Vortr. Leg.Rat v. Friedberg führte aus, daß die Saargrenzbevölkerung am politischen Leben des Saargebiets nicht teilnehme. Da sie ihren Wohnsitz außerhalb des Saargebiets habe, sei sie auch nicht abstimmungsberechtigt. Die wirtschaftliche Lage der Saargänger unterscheide sich heute nicht mehr von den Einkommensverhältnissen der im Saargebiet selbst ansässigen deutschen Arbeiterschaft. Wenn man daher die Grenzgänger im Hinblick auf die allgemeine Notlage durch besondere Zuwendungen weiter unterstütze, so werde dies von den im Saargebiet ansässigen Arbeitern, auf die man doch wegen ihres Abstimmungsrechts besondere Rücksicht nehmen müsse, nicht verstanden; man bevorzuge die Nichtabstimmungsberechtigten gegenüber den Abstimmungsberechtigten. Das Auswärtige Amt sei daher unbedingt für Annahme des Vorschlages des Reichsministeriums für die besetzten Gebiete.
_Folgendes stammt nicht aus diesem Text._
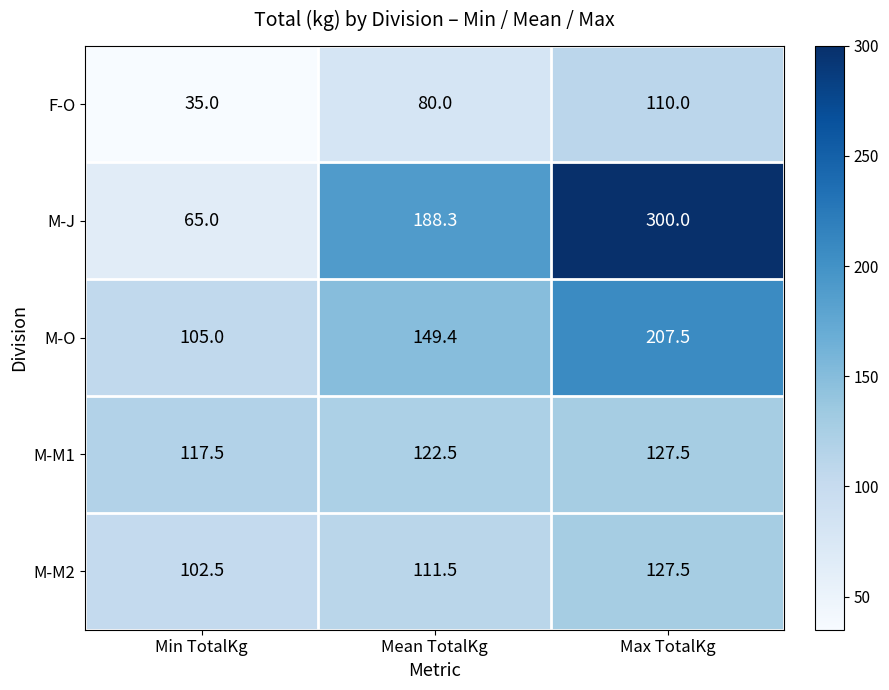

Which series has the largest total across all categories?

M-J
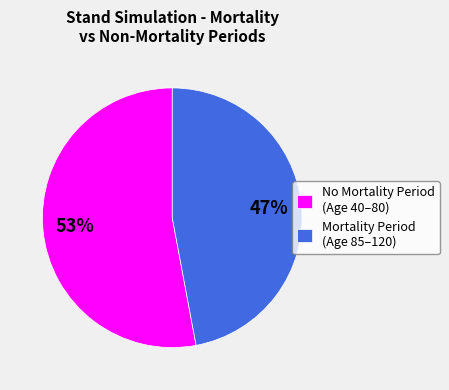

Count the number of slices in the pie.

2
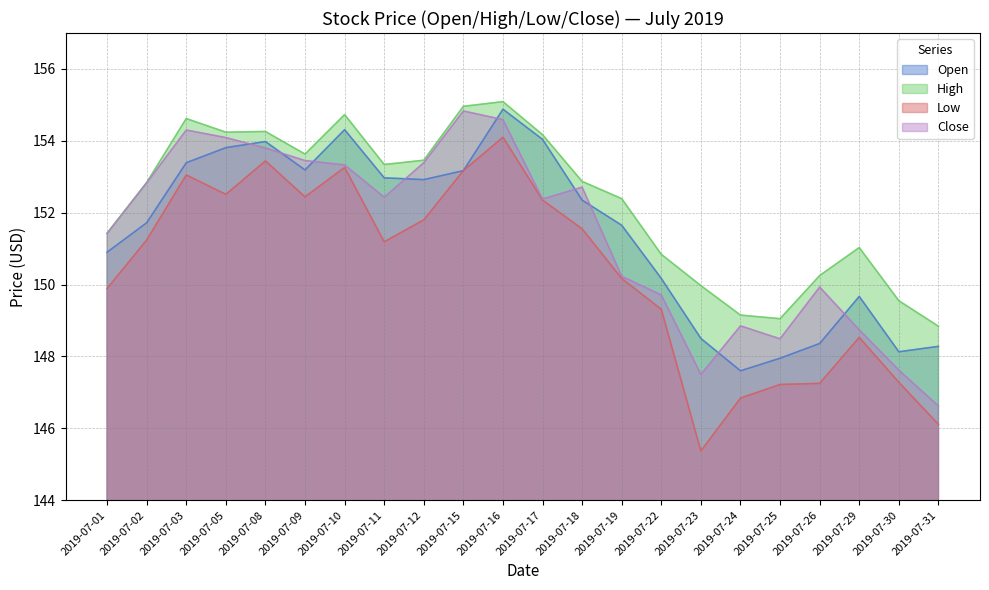

Between 2019-07-25 and 2019-07-08, which is larger?

2019-07-08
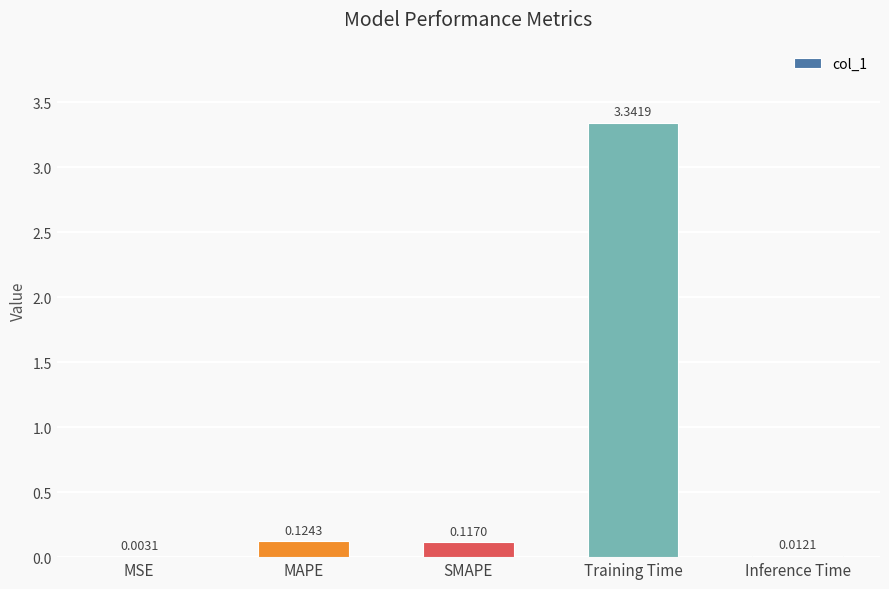

Between Inference Time and SMAPE, which is larger?

SMAPE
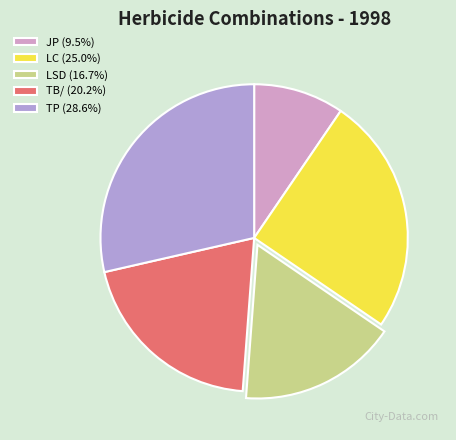

What percentage is the TB/ slice, to the nearest percent?

20%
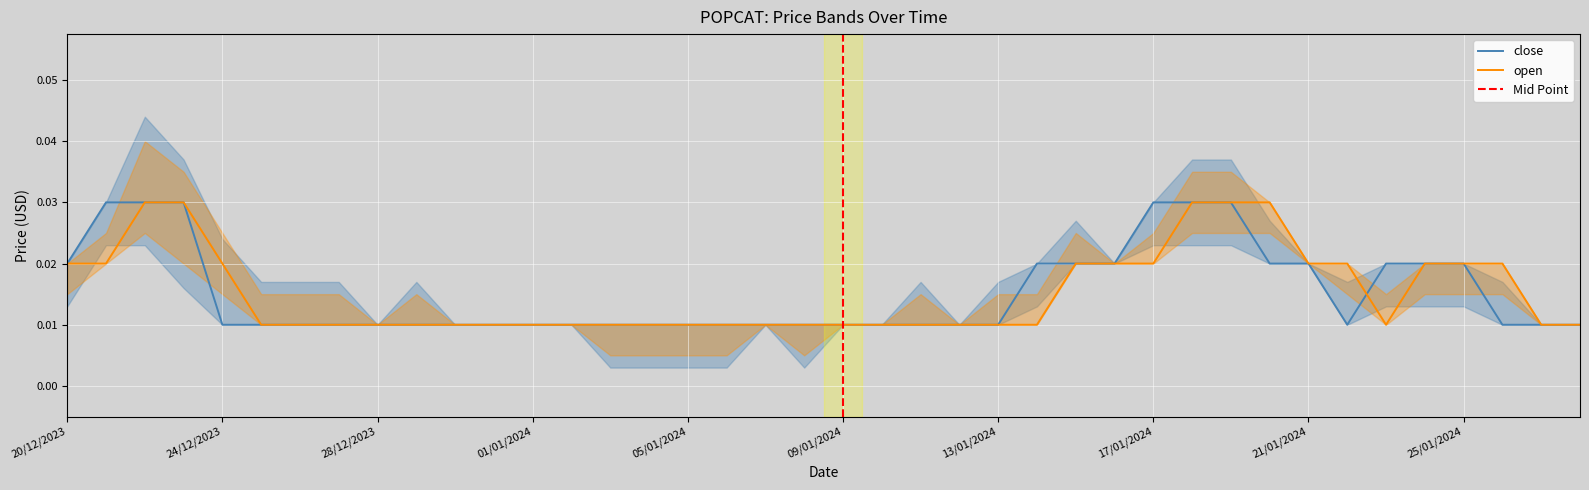

How many distinct data groups are displayed?

2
[750] Der Reichspostminister unterstützte gleichfalls den Antrag des Reichsministeriums für die besetzten Gebiete und betonte, daß dies nach seiner Kenntnis der Dinge auch der ausdrückliche Wunsch der in der Frage besonders sachverständigen Bayerischen Regierung sei. Die Unterstützung der Saargänger habe nämlich auch unmittelbare Rückwirkungen auf die Arbeiterschaft der Pfalz. Diese habe kein Verständnis dafür, daß man durch besondere Zuwendungen einen besonderen Anreiz für die Arbeit im Saargebiet schaffe.

Der Reichsarbeitsminister hielt demgegenüber an seinen bisherigen Auffassungen fest. Er glaubte bestimmt in Aussicht stellen zu können, daß die allgemeine Saararbeiterfrage bis Anfang Juni geregelt sein werde, so daß das Kabinett sich bereits in wenigen Wochen abschließend mit dem Abbau der Saargängerunterstützung befassen könne.

Der Reichskanzler schlug unter diesen Umständen mit Zustimmung der übrigen Mitglieder des Kabinetts vor, die Grenzgängerunterstützung zunächst wie bisher fortzuführen, in der Erwartung, daß das Kabinett sich in der ersten Hälfte des Monats Juni, nach Erledigung der allgemeinen Saararbeiterfrage, erneut mit der Sache befassen und einen Abbau im Sinne der Vorschläge des Reichsministeriums für die besetzten Gebiete beschließen könne4.

4

Zum Fortgang der Kabinettsberatung siehe Dok. Nr. 241.